WHAT NEEDS TO BE DONE: Below are the records. List every line holding the word "guva".

*** TASK INPUTS ***

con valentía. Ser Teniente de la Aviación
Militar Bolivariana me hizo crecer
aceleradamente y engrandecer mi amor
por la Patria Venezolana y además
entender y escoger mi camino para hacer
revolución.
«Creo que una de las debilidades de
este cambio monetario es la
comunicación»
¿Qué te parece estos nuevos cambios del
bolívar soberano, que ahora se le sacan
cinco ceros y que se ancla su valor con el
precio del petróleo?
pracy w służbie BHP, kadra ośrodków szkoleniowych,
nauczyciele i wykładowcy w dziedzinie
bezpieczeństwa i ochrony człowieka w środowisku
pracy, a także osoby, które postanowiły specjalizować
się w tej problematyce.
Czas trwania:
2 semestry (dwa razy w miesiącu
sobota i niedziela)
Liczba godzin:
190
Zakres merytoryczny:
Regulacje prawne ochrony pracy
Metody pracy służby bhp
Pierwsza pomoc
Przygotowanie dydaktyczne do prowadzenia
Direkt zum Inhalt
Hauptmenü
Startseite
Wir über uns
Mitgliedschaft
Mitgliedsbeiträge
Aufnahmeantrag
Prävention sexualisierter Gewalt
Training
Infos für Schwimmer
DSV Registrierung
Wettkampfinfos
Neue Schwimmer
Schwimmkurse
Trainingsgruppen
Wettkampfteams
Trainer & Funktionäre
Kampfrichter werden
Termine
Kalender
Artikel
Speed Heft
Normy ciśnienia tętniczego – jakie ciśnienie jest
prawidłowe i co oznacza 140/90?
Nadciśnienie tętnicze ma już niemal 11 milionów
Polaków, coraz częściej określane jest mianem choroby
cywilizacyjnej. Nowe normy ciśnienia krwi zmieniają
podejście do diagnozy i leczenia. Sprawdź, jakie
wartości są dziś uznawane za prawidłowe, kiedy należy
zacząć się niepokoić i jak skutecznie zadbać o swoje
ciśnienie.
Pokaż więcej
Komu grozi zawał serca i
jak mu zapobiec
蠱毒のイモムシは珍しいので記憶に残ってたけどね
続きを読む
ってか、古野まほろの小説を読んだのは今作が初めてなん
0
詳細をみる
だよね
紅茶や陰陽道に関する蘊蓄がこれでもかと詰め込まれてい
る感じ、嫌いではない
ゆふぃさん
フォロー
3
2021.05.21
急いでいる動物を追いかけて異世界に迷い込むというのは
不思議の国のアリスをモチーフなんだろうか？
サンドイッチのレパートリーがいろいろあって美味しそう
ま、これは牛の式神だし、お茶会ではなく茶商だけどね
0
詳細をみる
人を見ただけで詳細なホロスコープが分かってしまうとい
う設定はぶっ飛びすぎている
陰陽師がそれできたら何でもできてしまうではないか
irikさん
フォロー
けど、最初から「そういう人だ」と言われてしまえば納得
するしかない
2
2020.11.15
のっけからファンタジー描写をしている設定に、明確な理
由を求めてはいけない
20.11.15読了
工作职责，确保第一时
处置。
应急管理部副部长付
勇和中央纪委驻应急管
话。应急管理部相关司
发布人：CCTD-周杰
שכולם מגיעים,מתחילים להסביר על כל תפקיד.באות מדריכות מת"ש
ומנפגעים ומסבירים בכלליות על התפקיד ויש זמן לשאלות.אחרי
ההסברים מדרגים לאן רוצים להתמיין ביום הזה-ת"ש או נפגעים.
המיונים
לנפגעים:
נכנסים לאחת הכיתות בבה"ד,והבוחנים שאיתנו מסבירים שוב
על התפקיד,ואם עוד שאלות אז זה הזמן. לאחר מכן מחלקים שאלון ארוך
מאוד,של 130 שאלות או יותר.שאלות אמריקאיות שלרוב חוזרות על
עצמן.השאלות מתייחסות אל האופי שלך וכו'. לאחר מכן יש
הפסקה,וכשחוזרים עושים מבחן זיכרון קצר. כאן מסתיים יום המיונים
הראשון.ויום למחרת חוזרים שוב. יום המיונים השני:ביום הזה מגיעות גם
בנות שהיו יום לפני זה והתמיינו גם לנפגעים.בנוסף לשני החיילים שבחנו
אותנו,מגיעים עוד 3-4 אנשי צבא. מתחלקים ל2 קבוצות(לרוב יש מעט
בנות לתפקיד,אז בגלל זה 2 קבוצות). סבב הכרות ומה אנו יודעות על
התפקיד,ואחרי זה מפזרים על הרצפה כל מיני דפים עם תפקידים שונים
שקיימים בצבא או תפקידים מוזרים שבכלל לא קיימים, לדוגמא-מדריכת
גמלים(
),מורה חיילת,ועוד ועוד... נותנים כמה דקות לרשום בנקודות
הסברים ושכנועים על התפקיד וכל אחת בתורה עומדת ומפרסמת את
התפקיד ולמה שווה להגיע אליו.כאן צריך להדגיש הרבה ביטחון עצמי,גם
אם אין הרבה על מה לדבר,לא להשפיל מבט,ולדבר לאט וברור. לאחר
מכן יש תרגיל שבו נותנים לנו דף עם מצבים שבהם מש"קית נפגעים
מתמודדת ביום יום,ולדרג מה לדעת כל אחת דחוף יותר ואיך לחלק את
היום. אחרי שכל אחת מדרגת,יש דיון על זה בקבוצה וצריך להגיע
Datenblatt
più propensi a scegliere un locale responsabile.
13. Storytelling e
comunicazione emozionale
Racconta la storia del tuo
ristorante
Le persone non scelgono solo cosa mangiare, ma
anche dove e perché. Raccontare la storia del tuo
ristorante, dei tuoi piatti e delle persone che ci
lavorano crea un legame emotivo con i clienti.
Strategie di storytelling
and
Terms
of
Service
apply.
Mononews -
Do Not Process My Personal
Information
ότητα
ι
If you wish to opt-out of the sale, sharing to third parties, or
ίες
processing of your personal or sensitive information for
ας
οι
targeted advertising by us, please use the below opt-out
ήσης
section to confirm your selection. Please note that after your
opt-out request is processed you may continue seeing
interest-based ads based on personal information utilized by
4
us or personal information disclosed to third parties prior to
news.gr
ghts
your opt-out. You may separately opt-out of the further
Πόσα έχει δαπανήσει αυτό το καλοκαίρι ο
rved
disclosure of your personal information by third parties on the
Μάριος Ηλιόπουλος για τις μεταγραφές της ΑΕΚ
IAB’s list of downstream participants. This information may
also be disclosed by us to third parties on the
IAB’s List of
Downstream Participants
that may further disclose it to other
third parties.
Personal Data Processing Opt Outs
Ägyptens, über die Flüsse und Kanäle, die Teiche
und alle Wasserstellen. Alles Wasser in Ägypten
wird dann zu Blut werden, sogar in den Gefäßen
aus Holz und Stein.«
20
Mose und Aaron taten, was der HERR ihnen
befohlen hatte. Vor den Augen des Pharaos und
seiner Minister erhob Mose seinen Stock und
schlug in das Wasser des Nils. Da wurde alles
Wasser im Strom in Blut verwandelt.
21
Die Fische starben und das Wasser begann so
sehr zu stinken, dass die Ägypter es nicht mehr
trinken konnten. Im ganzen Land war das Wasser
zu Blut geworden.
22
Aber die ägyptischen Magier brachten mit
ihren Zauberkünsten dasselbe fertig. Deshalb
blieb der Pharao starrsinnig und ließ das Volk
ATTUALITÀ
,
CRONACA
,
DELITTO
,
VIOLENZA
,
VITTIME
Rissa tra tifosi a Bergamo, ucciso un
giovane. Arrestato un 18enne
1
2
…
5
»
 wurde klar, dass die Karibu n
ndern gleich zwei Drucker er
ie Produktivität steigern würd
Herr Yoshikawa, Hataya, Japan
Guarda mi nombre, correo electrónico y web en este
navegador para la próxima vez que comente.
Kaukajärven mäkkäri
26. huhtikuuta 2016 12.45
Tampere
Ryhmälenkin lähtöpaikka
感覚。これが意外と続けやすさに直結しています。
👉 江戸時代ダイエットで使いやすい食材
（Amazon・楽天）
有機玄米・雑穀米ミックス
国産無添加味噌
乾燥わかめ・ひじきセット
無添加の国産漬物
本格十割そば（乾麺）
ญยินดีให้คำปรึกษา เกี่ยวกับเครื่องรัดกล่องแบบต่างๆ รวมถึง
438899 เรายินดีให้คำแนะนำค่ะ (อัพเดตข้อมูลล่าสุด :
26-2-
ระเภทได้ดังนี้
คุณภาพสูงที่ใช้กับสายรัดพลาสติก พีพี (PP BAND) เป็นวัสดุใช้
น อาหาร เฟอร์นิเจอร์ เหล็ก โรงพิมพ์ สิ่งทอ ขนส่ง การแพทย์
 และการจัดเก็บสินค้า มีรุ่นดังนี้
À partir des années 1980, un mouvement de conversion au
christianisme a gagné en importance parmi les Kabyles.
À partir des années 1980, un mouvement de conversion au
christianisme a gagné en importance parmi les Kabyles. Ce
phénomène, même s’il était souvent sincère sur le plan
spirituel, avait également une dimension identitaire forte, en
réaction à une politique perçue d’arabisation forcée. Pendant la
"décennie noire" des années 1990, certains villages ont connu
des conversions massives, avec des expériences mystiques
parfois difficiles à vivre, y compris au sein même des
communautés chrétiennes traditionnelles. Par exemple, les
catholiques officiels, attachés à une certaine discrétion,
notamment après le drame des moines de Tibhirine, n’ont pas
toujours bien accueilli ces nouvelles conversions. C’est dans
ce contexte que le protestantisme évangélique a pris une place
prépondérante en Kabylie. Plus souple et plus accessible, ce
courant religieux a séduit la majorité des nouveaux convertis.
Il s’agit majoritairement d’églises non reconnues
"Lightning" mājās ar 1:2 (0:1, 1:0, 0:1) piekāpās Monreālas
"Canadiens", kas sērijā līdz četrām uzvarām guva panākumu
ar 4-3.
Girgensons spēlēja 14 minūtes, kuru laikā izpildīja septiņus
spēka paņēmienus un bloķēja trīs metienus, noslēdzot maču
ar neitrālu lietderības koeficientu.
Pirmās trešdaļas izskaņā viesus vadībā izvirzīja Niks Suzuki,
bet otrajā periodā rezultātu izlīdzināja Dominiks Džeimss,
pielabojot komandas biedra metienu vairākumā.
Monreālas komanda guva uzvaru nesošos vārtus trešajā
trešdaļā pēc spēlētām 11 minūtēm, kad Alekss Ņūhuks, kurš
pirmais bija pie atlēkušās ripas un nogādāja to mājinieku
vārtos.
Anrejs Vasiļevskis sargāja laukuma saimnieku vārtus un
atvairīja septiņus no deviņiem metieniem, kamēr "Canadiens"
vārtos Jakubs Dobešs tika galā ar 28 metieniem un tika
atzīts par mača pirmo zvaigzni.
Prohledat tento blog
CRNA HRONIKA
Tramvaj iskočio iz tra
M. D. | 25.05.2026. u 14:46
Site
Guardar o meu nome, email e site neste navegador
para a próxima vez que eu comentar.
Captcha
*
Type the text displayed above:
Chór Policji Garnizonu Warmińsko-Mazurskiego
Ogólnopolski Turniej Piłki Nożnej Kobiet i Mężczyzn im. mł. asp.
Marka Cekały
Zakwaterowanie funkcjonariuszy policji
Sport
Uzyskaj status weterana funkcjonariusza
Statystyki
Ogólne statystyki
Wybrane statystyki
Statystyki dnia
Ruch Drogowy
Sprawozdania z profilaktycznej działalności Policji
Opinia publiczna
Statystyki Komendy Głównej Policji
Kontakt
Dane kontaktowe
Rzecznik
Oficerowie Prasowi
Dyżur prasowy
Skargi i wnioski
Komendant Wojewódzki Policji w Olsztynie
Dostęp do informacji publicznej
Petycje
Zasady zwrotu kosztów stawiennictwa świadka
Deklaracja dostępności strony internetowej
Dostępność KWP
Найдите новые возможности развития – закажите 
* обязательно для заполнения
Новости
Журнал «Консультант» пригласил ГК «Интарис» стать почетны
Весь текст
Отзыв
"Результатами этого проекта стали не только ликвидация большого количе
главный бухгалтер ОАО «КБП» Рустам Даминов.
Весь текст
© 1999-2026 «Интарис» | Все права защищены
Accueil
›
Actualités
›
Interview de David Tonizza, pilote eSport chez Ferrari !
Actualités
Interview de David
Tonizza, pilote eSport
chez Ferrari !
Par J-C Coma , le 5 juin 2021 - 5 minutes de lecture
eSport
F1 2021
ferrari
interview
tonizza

*** End of TASK INPUTS ***

ANSWER TO THE PROBLEM:
"Canadiens", kas sērijā līdz četrām uzvarām guva panākumu
Monreālas komanda guva uzvaru nesošos vārtus trešajā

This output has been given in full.